WORK TO COMPLETE: Please return, unchanged, the lines of the data below starting at the line containing "Document page, 1654x931 pixels." and ending at the line containing "list Due to", with both of those lines included.

DATA PROVIDED:
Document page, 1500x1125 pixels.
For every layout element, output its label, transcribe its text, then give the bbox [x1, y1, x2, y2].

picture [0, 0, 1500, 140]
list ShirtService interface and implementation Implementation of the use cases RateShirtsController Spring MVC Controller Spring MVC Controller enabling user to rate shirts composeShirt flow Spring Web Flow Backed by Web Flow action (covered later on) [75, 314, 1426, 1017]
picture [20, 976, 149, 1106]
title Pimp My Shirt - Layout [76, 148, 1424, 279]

* * *

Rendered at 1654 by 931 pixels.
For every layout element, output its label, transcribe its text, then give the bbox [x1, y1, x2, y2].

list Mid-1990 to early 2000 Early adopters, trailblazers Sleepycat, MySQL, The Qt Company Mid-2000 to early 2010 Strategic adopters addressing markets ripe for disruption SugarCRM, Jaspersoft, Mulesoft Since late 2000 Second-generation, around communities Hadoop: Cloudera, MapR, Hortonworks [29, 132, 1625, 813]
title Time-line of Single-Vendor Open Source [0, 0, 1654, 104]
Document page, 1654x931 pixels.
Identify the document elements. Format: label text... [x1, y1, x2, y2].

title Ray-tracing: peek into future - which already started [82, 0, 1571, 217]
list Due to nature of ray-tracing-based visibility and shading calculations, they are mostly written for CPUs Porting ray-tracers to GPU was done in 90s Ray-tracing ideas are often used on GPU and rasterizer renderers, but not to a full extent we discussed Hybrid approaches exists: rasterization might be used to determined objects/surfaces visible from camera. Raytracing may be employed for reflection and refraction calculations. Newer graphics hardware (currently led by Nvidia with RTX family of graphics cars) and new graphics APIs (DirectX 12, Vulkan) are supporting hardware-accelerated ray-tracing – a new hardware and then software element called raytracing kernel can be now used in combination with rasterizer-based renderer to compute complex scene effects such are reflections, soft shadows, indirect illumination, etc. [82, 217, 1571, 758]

* * *

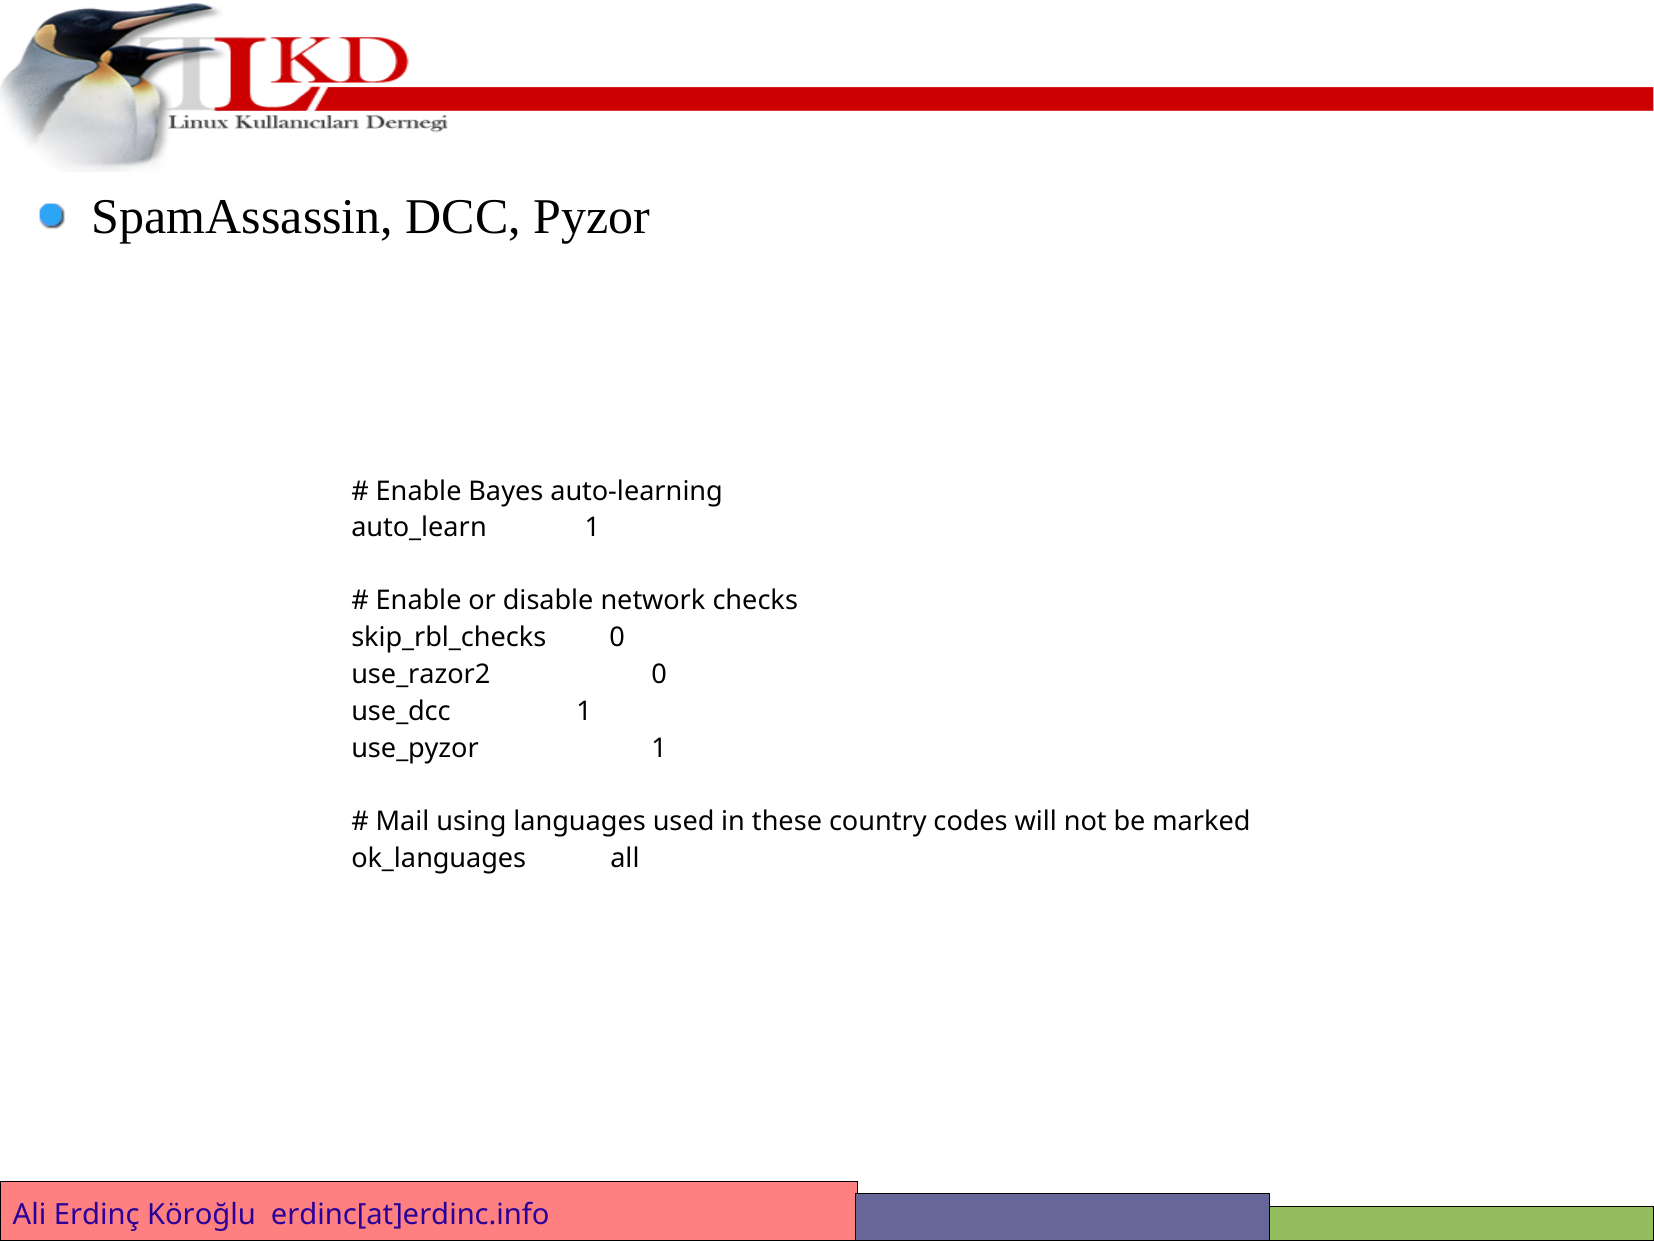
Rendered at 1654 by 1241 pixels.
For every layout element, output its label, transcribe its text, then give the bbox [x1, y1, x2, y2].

RESULT:
Document page, 1654x931 pixels.
Identify the document elements. Format: label text... [x1, y1, x2, y2].

title Ray-tracing: peek into future - which already started [82, 0, 1571, 217]
list Due to nature of ray-tracing-based visibility and shading calculations, they are mostly written for CPUs Porting ray-tracers to GPU was done in 90s Ray-tracing ideas are often used on GPU and rasterizer renderers, but not to a full extent we discussed Hybrid approaches exists: rasterization might be used to determined objects/surfaces visible from camera. Raytracing may be employed for reflection and refraction calculations. Newer graphics hardware (currently led by Nvidia with RTX family of graphics cars) and new graphics APIs (DirectX 12, Vulkan) are supporting hardware-accelerated ray-tracing – a new hardware and then software element called raytracing kernel can be now used in combination with rasterizer-based renderer to compute complex scene effects such are reflections, soft shadows, indirect illumination, etc. [82, 217, 1571, 758]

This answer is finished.